● PROBLEM STATEMENT: Every line of the data below that holds the string "pixels" needs to be reported.

(RECORDS FOR PROCESSING Opens)

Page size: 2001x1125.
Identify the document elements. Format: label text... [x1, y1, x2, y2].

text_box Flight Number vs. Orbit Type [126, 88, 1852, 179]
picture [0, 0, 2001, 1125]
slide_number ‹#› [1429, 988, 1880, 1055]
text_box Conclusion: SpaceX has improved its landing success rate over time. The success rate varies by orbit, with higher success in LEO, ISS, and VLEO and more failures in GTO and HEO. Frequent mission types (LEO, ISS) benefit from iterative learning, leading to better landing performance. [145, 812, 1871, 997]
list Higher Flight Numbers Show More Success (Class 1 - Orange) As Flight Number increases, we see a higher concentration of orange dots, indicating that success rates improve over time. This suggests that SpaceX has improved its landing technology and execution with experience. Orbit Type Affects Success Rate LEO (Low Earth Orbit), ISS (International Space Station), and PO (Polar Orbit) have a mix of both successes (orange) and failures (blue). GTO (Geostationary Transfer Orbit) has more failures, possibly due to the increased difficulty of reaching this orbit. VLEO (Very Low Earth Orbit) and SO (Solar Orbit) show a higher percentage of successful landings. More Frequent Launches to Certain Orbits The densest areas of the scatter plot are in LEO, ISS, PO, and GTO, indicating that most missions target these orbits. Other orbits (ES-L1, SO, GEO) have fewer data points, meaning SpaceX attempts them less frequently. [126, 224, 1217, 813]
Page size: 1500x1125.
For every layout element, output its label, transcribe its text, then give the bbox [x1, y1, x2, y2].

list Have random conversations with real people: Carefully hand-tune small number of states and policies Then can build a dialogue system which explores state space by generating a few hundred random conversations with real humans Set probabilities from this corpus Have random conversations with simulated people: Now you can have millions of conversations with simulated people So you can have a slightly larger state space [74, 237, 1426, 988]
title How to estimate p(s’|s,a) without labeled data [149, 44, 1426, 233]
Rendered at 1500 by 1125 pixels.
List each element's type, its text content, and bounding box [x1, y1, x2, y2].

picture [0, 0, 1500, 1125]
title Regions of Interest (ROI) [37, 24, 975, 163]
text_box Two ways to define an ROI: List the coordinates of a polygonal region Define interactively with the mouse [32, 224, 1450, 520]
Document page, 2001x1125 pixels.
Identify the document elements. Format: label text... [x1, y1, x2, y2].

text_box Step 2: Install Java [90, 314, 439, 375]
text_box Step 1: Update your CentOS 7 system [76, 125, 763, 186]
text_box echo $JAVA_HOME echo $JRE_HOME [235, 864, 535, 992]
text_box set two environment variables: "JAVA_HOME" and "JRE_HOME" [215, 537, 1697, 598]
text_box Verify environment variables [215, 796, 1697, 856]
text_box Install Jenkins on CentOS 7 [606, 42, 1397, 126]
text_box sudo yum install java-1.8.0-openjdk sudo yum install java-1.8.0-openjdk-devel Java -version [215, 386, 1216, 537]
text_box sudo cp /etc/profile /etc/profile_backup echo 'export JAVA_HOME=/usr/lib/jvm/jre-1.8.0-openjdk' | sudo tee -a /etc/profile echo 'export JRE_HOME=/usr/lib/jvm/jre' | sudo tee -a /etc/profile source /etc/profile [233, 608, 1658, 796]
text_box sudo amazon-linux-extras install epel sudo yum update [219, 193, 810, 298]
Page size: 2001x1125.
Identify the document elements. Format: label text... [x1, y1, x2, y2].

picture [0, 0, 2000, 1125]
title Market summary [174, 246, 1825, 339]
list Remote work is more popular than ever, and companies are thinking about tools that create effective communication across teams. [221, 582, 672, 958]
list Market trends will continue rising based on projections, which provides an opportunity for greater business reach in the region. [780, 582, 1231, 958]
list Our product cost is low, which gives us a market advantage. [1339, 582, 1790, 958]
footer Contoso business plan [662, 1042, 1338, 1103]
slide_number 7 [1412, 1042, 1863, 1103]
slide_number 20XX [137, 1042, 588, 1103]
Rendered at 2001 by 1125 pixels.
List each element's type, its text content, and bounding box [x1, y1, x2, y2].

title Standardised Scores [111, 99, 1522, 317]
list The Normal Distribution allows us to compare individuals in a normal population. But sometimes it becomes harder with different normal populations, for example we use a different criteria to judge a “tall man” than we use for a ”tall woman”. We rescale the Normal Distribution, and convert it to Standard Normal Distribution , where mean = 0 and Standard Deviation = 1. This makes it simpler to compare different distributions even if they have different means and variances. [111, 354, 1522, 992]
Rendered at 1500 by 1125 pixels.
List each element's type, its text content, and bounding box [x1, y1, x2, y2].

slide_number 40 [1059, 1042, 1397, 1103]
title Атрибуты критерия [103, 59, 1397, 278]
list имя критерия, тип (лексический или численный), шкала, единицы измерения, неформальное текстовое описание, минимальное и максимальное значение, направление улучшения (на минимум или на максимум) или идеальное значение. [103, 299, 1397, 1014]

(RECORDS FOR PROCESSING Closes)

● SOLUTION FOR THIS PROBLEM:
Rendered at 1500 by 1125 pixels.
Document page, 2001x1125 pixels.
Rendered at 2001 by 1125 pixels.
Rendered at 1500 by 1125 pixels.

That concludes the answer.